* begin *
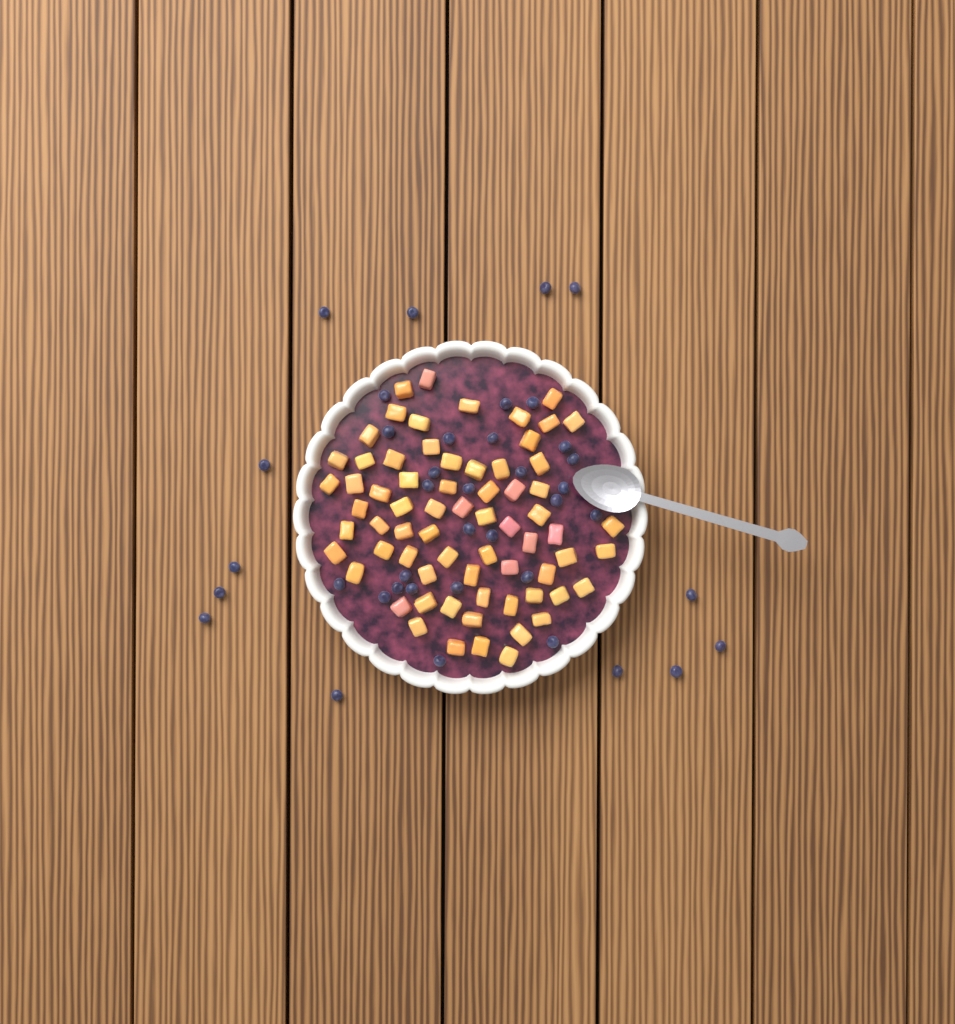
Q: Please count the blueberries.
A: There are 39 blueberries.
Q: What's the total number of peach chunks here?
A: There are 68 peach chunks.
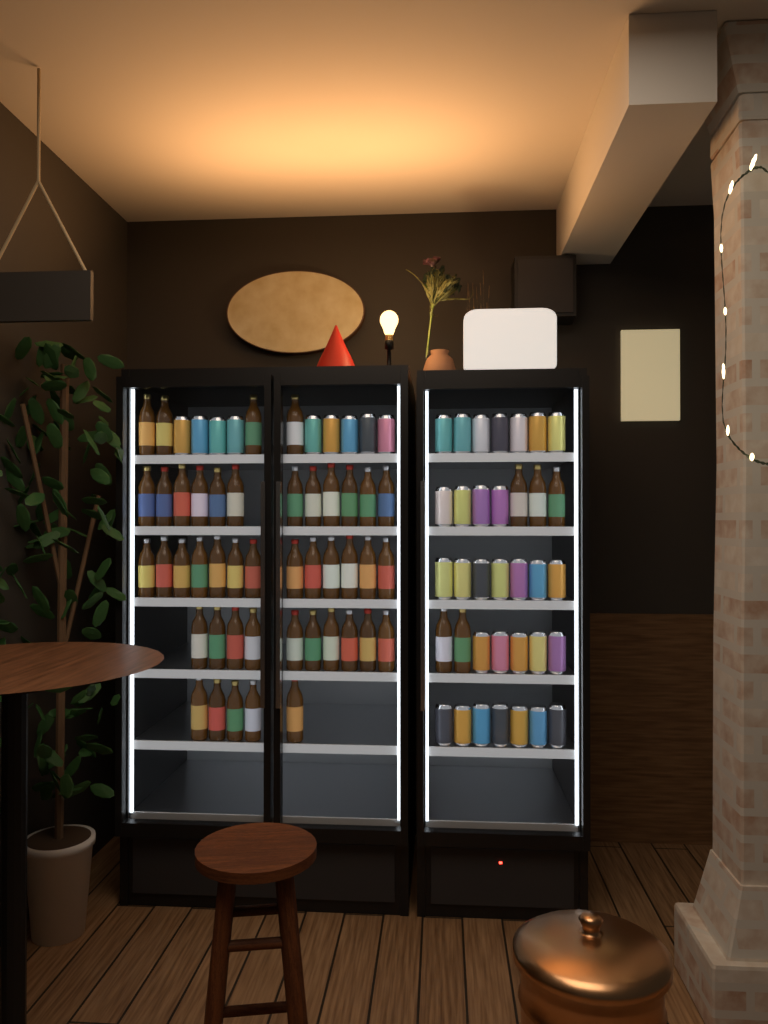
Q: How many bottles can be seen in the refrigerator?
* end *
Rewrite the records above, changing "peach chunks" to "peach slices" wherever it occurs and keeping everything else the same. Omit the pictures from your answer.

Q: Please count the blueberries.
A: There are 39 blueberries.
Q: What's the total number of peach slices here?
A: There are 68 peach slices.
Q: How many bottles can be seen in the refrigerator?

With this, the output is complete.